With all this talk of inflation on the horizon while the US and Europe print money like it’s goin’ outta’ style, it’s instructive to evaluate what the impact of hyperinflation would be on you, the people you know, and the country at large. Without expounding on historical interest rates, the correlation between gold and the dollar and what the “experts” are saying, it’s key to recognize that higher inflation isn’t bad for everyone. At the risk of oversimplifying, people that have a lot of assets actually thrive in periods of high inflation while those at the lower end of the spectrum get absolutely crushed.
Many Are Praying for High Inflation
Why? At its most basic level, inflation is great for people who have “stuff” – hard assets. I’m not talking about designer clothes, iPhones and other “stuff” that is obsolete in 3 months, but rather, real estate, possession of precious metals, ownership in companies with pricing power, etc.
Basically, as inflation rises, a dollar doesn’t go as far as it used to. Everything becomes more expensive, so fixed assets that have real-world tangible value increase in terms of a weakening US Dollar. So, if you own a lot of actual assets, those assets are worth more in terms of US Dollars and if you’re leveraged, all the more delicious! Nevermind what those holdings are worth in yen, Euro and Pound Sterling. In the US, if you’re a real estate magnate, you’re rooting for inflation. Let’s see why:
- Real Estate – When you own real estate, you’re typically leveraged quite heavily and you’re holding an asset with tangible value – pricing power. If the cost of everything is going up, that means wages, goods and guess what else? Rents! Landlords can easily raise rents during inflationary periods because a dollar doesn’t go as far as it used to so it takes more dollars to occupy the same space. While the income from property rentals is going through the roof, your debt servicing is flat! You took on a conventional 25-year commercial mortgage at 6% and you were already cash flow positive. Now, instead of raising rents 3% per year like you did in the good years, you can raise rents 7% year over year when inflation’s taking off. It just increases your ROI with no effort whatsoever! Owners of real estate root for inflation. with all these extra dollars from your real estate holdings, you can now buy CDs yielding 16% like the stories you hear from the 70s. When inflation returns to 3% and you’re earning 16% on a 10 year CD that’s FDIC insured, it just doesn’t get any better than that.
- Stocks – Inflation’s bad for the country, right? So, it strikes people as odd that stocks can do well during a period of high inflation (or a falling dollar – somewhat correlated but not necessarily the same thing). In looking at periods of high inflation, low inflation and moderate inflation, there’s no evidence that there’s any harm to stocks necessarily. There are some reasons why a weakening dollar actually benefits stocks instead of hurting them. Multinationals do especially well when the dollar falls against other currencies. When goods and services are sold abroad in stronger market currencies and then converted back to weak dollars for earnings reports here, there’s often a nice boost due to currency exchange. With a continuing weak dollar, this just boosts the bottom line for large corporations.
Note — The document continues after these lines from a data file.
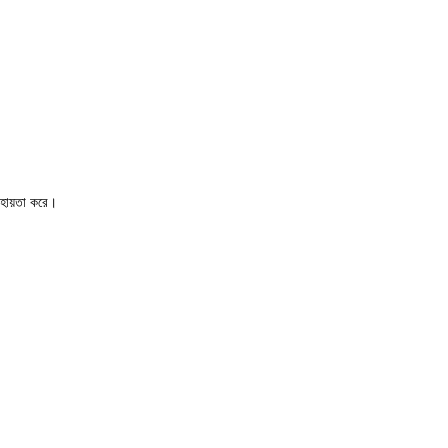
সহায়তা করে।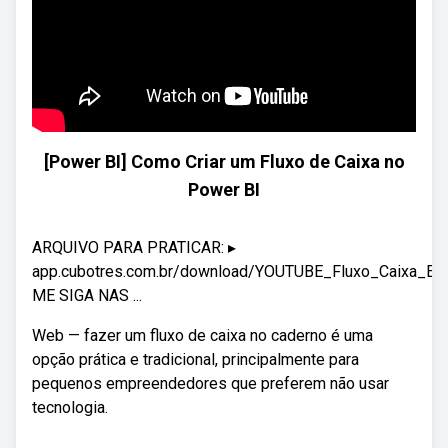
[Power BI] Como Criar um Fluxo de Caixa no
Power BI
ARQUIVO PARA PRATICAR: ▸
app.cubotres.com.br/download/YOUTUBE_Fluxo_Caixa_Exc
ME SIGA NAS ...
Web — fazer um fluxo de caixa no caderno é uma
opção prática e tradicional, principalmente para
pequenos empreendedores que preferem não usar
tecnologia.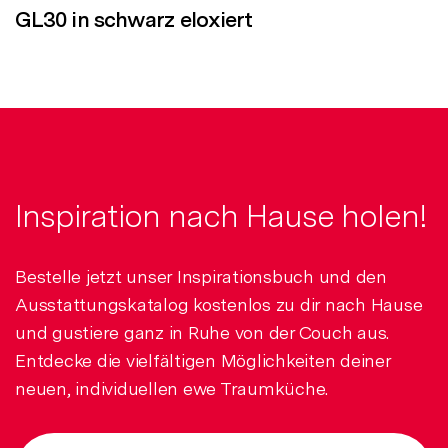
GL30 in schwarz eloxiert
Inspiration nach Hause holen!
Bestelle jetzt unser Inspirationsbuch und den
Ausstattungskatalog kostenlos zu dir nach Hause
und gustiere ganz in Ruhe von der Couch aus.
Entdecke die vielfältigen Möglichkeiten deiner
neuen, individuellen ewe Traumküche.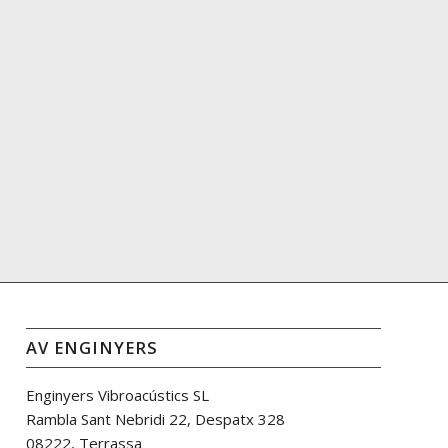
AV ENGINYERS
Enginyers Vibroacústics SL
Rambla Sant Nebridi 22, Despatx 328
08222, Terrassa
While it’s tough to quantify, the weak dollar we saw after the financial collapse has certainly helped boost the bottom lines of Us multinationals which comprise the large equity indices most investors hold.
- Jobs in Hot Sectors – While one would anticipate continued stagnant job creation and perhaps a new increase in layoffs in the face of high inflation, employees with jobs in demand will be rewarded by high inflation. In jobs where the employee can name their own price and find higher paying positions elsewhere, wages will be more likely to rise with inflation to stem risk of flight of key employees. Just like we saw with programmers approaching Y2K and the internet bubble and the biotech sector in the 2000s, when a sector is exploding, key employees can write their own ticket. Throw in inflationary pressures and for that small segment of workers, wages are going to skyrocket from current values. For these employees living with fixed costs like a mortgage, a car payment and no high interest debt to speak of, their disposable income increases meaningfully. Conversely, in commoditized jobs, wages will remain stagnant as the unemployed will work for anything above the unemployment insurance rate (if it hasn’t run out already!). If, as a worker, you don’t have a specialized skill set that can demand higher pay and others are fighting for the same position because of high supply and low barrier to entry, it’s reasonable to expect that your wages will not increase to keep pace with inflation, if at all. That means in terms of today’s dollars, these jobs take a salary reduction at the same time they’re paying more for food, gasoline (and Rent!) and other necessary items for routine survival.
I’m not making a social statement here and I’m not convinced we’re going to be facing hyperinflation in the near term given the fact that our 9-10% unemployment rate is likely to supress wage pressures and price increases for some time to come, but it’s good to at least have the perspective of how macroeconomic forces impact people who may not be in your demographic. Like the age-old addages – “You’ve gotta have money to make money” or “The rich get richer while the poor get poorer”, in the context of inflation, these are actually accurate statements.